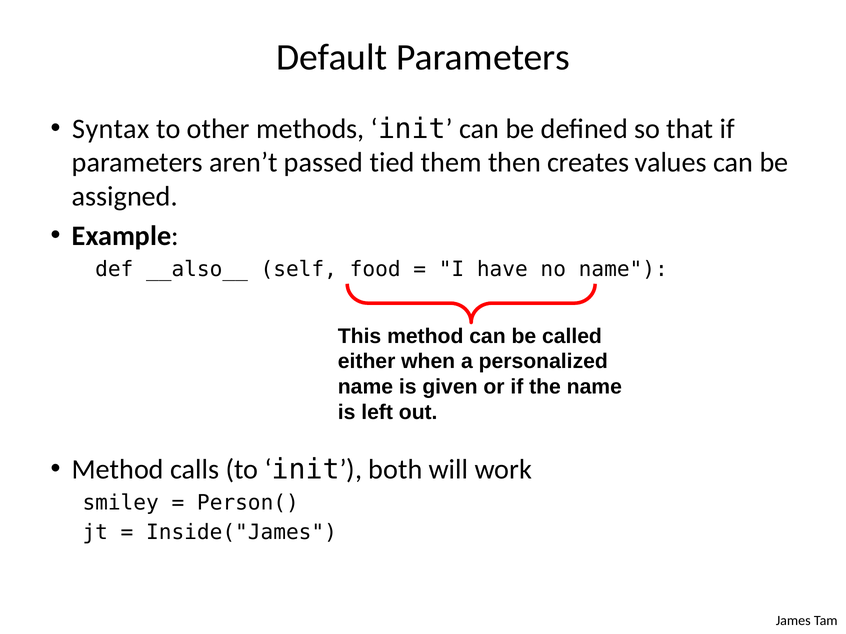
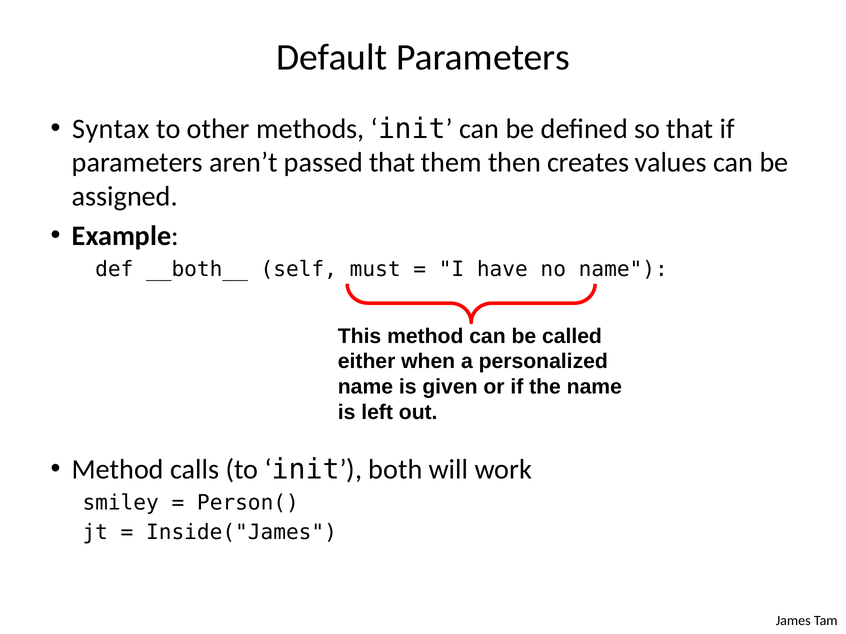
passed tied: tied -> that
__also__: __also__ -> __both__
food: food -> must
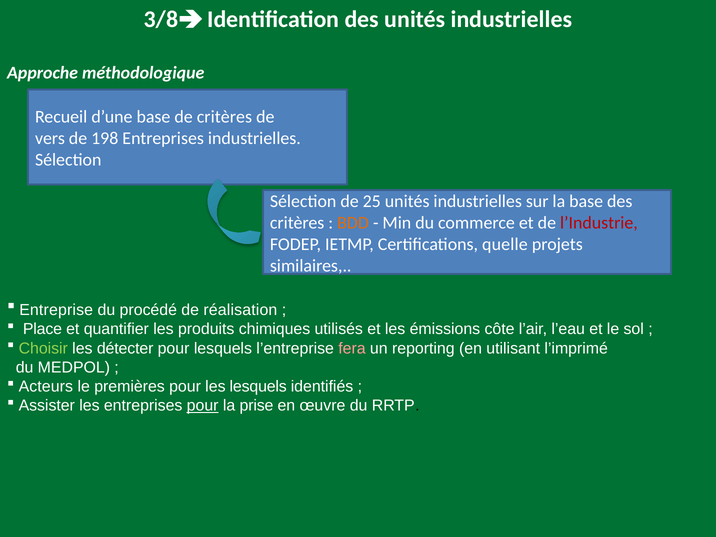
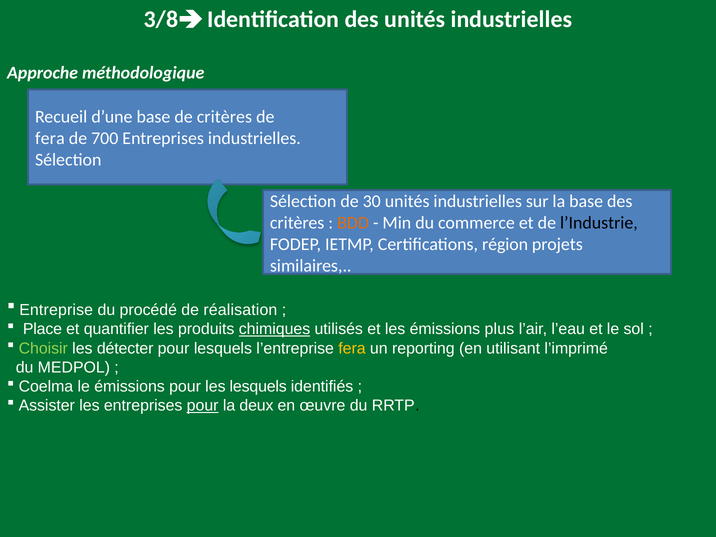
vers at (50, 138): vers -> fera
198: 198 -> 700
25: 25 -> 30
l’Industrie colour: red -> black
quelle: quelle -> région
chimiques underline: none -> present
côte: côte -> plus
fera at (352, 348) colour: pink -> yellow
Acteurs: Acteurs -> Coelma
le premières: premières -> émissions
prise: prise -> deux
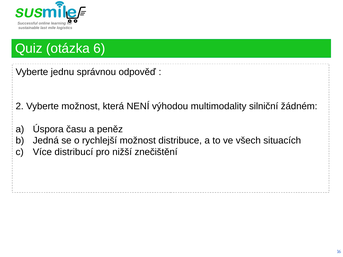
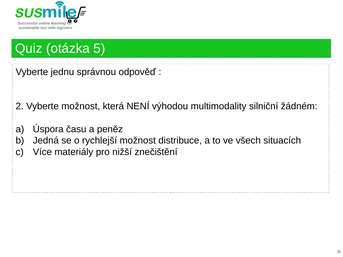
6: 6 -> 5
distribucí: distribucí -> materiály
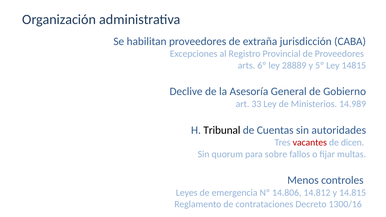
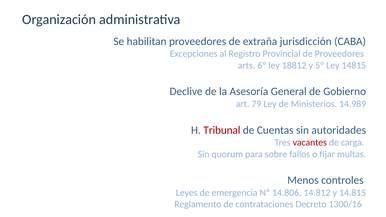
28889: 28889 -> 18812
33: 33 -> 79
Tribunal colour: black -> red
dicen: dicen -> carga
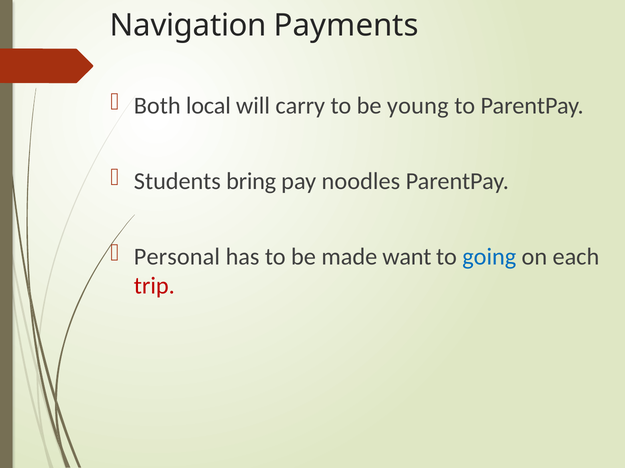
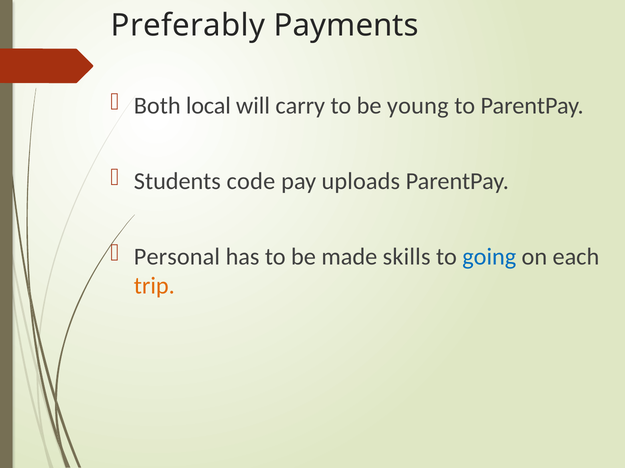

EXERCISE PROMPT:
Return every line of the entries above that contains the string "black". Case counts.

WRITTEN SOLUTION:
l’Industrie colour: red -> black
Tribunal colour: black -> red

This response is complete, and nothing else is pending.